-- Opening Marker --

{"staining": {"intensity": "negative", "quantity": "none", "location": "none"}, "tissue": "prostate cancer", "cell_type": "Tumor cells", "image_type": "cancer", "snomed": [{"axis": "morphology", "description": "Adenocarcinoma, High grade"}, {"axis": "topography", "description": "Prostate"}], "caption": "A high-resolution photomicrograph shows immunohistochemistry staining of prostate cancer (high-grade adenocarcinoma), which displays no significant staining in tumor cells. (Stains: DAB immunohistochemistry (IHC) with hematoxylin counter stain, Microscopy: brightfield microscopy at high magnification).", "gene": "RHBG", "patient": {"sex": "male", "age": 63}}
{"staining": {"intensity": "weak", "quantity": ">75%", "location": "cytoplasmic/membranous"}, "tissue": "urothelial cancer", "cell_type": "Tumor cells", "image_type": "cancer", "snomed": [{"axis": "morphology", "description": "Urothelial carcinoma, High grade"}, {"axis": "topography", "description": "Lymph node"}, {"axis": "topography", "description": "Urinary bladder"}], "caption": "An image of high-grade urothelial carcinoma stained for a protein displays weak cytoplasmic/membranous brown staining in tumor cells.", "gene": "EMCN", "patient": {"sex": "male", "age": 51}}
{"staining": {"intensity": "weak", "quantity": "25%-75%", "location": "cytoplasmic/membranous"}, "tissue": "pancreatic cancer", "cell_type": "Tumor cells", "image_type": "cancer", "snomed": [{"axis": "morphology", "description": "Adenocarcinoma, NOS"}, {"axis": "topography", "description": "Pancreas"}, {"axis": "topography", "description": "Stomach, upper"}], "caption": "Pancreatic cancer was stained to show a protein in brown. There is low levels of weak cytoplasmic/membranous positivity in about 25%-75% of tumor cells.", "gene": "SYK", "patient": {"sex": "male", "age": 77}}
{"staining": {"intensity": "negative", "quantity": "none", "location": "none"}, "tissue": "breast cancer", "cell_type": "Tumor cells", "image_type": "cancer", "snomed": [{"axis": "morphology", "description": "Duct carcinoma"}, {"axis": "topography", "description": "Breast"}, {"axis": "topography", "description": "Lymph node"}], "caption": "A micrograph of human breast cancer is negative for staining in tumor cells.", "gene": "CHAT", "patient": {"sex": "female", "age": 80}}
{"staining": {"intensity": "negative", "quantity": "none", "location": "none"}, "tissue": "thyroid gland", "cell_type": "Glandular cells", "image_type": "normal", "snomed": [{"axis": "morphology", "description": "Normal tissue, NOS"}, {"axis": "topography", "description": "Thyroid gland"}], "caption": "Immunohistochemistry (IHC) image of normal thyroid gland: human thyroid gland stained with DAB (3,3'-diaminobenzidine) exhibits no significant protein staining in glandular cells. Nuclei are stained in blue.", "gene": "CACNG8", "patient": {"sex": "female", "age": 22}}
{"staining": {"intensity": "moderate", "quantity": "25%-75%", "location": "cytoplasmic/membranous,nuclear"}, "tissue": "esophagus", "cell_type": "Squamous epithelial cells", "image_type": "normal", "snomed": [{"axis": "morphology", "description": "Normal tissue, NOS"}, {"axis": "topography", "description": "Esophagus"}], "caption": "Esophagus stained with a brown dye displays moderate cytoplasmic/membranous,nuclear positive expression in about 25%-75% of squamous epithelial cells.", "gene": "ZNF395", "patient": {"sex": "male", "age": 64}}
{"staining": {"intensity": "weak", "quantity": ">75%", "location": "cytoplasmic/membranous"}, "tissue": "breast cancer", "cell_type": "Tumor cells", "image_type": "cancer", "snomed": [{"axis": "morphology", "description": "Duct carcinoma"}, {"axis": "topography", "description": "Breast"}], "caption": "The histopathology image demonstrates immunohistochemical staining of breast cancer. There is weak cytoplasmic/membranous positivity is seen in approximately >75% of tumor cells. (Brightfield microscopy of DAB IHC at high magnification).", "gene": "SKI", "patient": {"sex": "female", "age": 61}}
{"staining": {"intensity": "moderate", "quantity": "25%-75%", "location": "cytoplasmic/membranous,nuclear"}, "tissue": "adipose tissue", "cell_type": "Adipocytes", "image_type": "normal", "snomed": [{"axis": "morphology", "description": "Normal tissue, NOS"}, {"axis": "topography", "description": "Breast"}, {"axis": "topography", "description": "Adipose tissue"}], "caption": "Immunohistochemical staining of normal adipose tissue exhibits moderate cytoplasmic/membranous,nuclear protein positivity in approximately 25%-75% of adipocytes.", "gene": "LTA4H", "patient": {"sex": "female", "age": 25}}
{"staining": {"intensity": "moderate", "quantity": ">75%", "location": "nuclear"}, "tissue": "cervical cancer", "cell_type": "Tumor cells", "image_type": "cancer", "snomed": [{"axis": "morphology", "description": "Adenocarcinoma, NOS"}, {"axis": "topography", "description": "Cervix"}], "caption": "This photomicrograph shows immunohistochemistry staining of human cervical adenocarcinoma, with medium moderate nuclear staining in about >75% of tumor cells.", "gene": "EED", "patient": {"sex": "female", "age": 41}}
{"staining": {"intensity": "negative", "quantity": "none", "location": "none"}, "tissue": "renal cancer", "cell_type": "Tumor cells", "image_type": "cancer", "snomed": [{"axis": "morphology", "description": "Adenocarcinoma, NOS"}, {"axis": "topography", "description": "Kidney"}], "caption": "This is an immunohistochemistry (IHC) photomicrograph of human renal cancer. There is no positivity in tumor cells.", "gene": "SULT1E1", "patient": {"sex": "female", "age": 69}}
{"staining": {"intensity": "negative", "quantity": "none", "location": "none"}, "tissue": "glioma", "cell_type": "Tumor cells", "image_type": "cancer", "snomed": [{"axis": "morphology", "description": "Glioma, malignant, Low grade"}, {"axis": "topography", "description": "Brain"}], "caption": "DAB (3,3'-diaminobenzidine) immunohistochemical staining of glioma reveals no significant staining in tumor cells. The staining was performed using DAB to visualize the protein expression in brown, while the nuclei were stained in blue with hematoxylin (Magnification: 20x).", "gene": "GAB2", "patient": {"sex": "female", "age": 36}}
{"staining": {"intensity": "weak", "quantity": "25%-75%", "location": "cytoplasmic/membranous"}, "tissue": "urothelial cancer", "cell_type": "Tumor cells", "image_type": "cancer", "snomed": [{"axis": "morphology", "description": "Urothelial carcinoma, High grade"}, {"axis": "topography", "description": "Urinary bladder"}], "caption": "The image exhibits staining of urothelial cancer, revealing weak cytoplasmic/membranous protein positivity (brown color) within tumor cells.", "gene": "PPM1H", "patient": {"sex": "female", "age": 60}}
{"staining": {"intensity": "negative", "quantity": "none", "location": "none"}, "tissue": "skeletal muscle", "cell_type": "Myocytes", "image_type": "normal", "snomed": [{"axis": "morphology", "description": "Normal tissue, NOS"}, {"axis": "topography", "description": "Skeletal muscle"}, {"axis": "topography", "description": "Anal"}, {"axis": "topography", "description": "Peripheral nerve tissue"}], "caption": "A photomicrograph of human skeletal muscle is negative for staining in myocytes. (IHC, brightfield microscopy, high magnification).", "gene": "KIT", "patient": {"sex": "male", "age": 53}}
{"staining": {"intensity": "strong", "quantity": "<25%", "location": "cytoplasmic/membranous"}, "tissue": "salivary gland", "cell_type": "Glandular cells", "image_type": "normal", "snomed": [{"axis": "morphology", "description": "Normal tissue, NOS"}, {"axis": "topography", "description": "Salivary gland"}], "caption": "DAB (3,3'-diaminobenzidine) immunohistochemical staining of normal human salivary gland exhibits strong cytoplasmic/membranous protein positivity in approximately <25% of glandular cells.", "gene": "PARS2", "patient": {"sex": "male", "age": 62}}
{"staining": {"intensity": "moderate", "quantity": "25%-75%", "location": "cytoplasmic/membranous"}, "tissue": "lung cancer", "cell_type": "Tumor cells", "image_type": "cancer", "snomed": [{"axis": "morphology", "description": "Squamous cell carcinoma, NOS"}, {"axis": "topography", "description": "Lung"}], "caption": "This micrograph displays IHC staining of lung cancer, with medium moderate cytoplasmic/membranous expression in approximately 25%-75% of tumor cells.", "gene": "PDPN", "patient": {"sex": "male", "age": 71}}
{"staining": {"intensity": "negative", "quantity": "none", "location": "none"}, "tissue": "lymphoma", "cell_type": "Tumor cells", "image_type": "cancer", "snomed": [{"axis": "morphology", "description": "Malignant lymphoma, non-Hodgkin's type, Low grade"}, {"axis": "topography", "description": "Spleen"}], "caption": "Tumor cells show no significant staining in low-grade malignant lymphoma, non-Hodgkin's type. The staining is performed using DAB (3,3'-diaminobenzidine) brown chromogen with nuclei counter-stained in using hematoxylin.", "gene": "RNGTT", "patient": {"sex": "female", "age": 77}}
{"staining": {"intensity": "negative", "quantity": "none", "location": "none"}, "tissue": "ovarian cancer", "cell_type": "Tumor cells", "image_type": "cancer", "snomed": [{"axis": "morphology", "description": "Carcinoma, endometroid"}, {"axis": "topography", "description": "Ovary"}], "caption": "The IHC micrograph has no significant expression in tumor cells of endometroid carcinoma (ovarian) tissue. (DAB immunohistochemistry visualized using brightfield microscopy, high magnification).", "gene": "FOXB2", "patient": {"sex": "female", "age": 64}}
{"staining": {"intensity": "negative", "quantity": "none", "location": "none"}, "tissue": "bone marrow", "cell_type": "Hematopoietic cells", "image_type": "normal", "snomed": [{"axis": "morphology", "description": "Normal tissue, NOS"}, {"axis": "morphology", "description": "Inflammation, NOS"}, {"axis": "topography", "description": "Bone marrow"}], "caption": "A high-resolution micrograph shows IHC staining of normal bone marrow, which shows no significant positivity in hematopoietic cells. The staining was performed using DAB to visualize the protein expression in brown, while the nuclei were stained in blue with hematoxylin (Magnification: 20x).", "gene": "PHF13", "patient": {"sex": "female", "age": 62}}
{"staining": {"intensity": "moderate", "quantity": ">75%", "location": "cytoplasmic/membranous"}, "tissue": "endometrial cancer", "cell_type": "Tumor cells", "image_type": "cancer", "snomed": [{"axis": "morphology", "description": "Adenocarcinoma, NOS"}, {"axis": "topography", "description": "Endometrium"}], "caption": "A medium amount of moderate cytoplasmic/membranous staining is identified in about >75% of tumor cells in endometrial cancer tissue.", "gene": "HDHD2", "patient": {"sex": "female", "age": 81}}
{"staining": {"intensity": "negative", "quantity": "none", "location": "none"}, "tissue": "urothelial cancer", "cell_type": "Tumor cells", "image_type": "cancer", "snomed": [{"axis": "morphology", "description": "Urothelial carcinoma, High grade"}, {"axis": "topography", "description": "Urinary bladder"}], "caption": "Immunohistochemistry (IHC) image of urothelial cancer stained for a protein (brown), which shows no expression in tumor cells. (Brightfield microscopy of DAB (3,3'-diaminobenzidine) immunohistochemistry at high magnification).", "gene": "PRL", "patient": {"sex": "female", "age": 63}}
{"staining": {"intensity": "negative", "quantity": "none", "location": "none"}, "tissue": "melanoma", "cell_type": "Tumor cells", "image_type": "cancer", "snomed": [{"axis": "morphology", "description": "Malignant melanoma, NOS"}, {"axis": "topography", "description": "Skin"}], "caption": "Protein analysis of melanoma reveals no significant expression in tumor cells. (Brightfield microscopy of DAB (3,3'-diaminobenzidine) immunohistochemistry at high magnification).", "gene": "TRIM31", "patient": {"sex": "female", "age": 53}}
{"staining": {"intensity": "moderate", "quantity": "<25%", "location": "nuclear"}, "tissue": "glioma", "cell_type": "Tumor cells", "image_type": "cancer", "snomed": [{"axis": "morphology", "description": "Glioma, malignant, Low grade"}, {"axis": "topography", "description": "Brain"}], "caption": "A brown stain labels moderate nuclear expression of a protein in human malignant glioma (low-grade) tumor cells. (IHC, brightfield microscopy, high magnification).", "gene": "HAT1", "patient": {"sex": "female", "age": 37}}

-- Closing Marker --

[WORK REQUEST]
Show every line of the material that includes the string "medium".

[ANSWER BELOW]
{"staining": {"intensity": "moderate", "quantity": ">75%", "location": "nuclear"}, "tissue": "cervical cancer", "cell_type": "Tumor cells", "image_type": "cancer", "snomed": [{"axis": "morphology", "description": "Adenocarcinoma, NOS"}, {"axis": "topography", "description": "Cervix"}], "caption": "This photomicrograph shows immunohistochemistry staining of human cervical adenocarcinoma, with medium moderate nuclear staining in about >75% of tumor cells.", "gene": "EED", "patient": {"sex": "female", "age": 41}}
{"staining": {"intensity": "moderate", "quantity": "25%-75%", "location": "cytoplasmic/membranous"}, "tissue": "lung cancer", "cell_type": "Tumor cells", "image_type": "cancer", "snomed": [{"axis": "morphology", "description": "Squamous cell carcinoma, NOS"}, {"axis": "topography", "description": "Lung"}], "caption": "This micrograph displays IHC staining of lung cancer, with medium moderate cytoplasmic/membranous expression in approximately 25%-75% of tumor cells.", "gene": "PDPN", "patient": {"sex": "male", "age": 71}}
{"staining": {"intensity": "moderate", "quantity": ">75%", "location": "cytoplasmic/membranous"}, "tissue": "endometrial cancer", "cell_type": "Tumor cells", "image_type": "cancer", "snomed": [{"axis": "morphology", "description": "Adenocarcinoma, NOS"}, {"axis": "topography", "description": "Endometrium"}], "caption": "A medium amount of moderate cytoplasmic/membranous staining is identified in about >75% of tumor cells in endometrial cancer tissue.", "gene": "HDHD2", "patient": {"sex": "female", "age": 81}}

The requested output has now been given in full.